Citing a need to comply with relevant rules and for preparedness, listed companies have requested a two-month extension to the 30 July deadline to transfer shareholders' all undisbursed assets to the Capital Market Stabilisation Fund.
The Bangladesh Securities and Exchange Commission (BSEC) Chairman Professor Shibli Rubayat-Ul-Islam on 7 July wrote to the Bangladesh Association of Publicly Listed Companies (BAPLC) saying listed companies need to notify their shareholders a month prior to transferring any undisbursed dividends or unsettled shares to the stabilisation fund as stipulated in the relevant rule published at the end of June.
Earlier on 6 July, BSEC in a letter instructed the listed companies to transfer all the eligible cash and share assets to the fund by the end of this month which did not grant the companies the necessary 30 days to comply with the provision of BSEC Market Stabilisation Fund Rules 2021.
The regulator added a new item on the list of assets to be transferred to the fund –non-refunded public subscription money, which was not in the January 2021 notification where the regulator asked the listed firms and intermediaries to report their undisbursed or unsettled cash and stock dividends or un-allotted right shares.

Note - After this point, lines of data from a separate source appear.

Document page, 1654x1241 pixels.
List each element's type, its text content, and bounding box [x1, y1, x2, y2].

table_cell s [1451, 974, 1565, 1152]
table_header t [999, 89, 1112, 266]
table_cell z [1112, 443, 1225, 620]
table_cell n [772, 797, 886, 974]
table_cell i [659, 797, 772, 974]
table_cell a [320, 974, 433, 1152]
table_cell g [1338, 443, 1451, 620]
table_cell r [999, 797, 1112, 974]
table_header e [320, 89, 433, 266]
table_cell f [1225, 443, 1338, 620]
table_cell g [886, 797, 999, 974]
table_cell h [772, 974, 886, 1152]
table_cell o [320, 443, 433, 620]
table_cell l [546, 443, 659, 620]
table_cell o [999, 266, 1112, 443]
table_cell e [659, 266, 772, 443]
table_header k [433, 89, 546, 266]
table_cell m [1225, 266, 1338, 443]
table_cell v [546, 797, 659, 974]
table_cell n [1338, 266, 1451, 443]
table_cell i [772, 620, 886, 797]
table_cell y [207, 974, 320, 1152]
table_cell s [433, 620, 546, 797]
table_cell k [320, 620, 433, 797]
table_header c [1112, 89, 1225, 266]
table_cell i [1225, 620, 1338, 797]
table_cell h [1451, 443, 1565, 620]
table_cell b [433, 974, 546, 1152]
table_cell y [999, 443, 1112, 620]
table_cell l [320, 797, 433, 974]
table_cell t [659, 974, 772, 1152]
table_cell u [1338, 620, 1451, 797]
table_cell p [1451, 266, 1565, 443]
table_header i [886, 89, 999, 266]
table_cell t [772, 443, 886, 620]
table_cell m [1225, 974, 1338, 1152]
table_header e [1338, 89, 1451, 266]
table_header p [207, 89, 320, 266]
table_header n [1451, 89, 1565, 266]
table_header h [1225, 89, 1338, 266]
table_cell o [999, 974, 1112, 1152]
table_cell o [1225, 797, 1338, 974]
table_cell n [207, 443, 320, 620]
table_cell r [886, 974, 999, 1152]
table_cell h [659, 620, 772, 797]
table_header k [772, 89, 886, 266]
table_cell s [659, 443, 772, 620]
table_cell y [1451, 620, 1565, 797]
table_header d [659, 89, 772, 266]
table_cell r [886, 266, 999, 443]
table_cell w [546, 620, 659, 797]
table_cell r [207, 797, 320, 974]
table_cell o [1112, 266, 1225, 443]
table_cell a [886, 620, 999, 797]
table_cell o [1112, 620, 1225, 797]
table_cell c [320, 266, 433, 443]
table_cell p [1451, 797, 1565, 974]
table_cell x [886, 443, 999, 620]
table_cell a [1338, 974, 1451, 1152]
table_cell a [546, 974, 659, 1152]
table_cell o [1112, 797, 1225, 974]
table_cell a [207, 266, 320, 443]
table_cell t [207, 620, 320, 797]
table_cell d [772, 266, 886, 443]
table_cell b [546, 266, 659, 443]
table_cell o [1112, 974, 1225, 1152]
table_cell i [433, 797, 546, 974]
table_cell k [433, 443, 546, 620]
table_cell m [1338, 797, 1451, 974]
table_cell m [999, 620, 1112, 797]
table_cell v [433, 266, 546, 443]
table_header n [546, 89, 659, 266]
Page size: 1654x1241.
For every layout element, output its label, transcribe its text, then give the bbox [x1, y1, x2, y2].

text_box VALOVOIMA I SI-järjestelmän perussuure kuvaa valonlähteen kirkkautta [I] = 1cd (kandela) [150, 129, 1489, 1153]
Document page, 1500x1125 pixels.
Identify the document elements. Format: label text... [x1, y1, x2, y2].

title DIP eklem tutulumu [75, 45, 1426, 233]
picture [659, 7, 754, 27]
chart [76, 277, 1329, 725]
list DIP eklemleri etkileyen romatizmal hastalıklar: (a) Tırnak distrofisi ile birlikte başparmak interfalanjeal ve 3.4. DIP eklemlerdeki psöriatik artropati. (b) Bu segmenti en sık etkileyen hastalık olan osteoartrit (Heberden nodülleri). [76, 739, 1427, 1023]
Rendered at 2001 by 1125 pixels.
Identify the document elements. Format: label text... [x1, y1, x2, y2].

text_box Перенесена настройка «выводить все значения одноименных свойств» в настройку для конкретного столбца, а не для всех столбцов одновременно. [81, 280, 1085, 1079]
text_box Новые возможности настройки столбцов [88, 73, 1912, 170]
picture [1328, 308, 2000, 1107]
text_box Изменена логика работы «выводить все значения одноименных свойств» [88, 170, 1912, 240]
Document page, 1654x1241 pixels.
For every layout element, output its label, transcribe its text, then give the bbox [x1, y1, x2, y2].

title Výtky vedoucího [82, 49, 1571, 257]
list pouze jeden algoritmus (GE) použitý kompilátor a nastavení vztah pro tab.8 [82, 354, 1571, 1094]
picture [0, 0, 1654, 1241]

BAPLC in its letter to BSEC said, to figure out the new item, listed companies need to go through many old documents as non-refunded subscription money relates to companies' inception or listing while many companies were listed even in the 1970s and 1980s.
On top of that, given the lockdown situation while most of the listed company offices are closed as per the government instruction, the association requested the regulator to grant them up to the end of September instead of July 30.
The stabilisation fund initiative
In the Bangladesh capital market, due to non-communication or a lack of bonafide will, there is a total sum of more than Tk20,000 crore shareholders' assets undisbursed within listed companies.
Of that, around Tk1,000 crore is the undisbursed cash dividends while the remaining Tk20,000 crore is in the form of undisbursed stock dividends, or un-allotted right shares.
The BSEC at the end of the last year asked the bourses to get the reports on the relevant figures held by listed companies and market intermediaries and finally published its relevant rules to utilise the assets in market stabilisation.
According to the rules finalised two weeks ago, a board of governors would administer the perpetual Market Stabilisation Fund and the state-owned Investment Corporation of Bangladesh (ICB) or any other designated investment firm would be the operator of the fund.
Issuers and intermediaries would transfer such assets undisbursed for at least three years to the Stabilisation Fund and the actual owner of the assets can reclaim theirs anytime showing proof to get their sum back in a month.
The fund would use the cash to buy securities to stabilise the capital market, while there are options to liquidate the securities assets for the sake of market stabilisation.
Claiming investors would also avail the interest accrued on their actual assets.
The Board of Governors would have 11 members including the representatives of all the stakeholders of the capital market.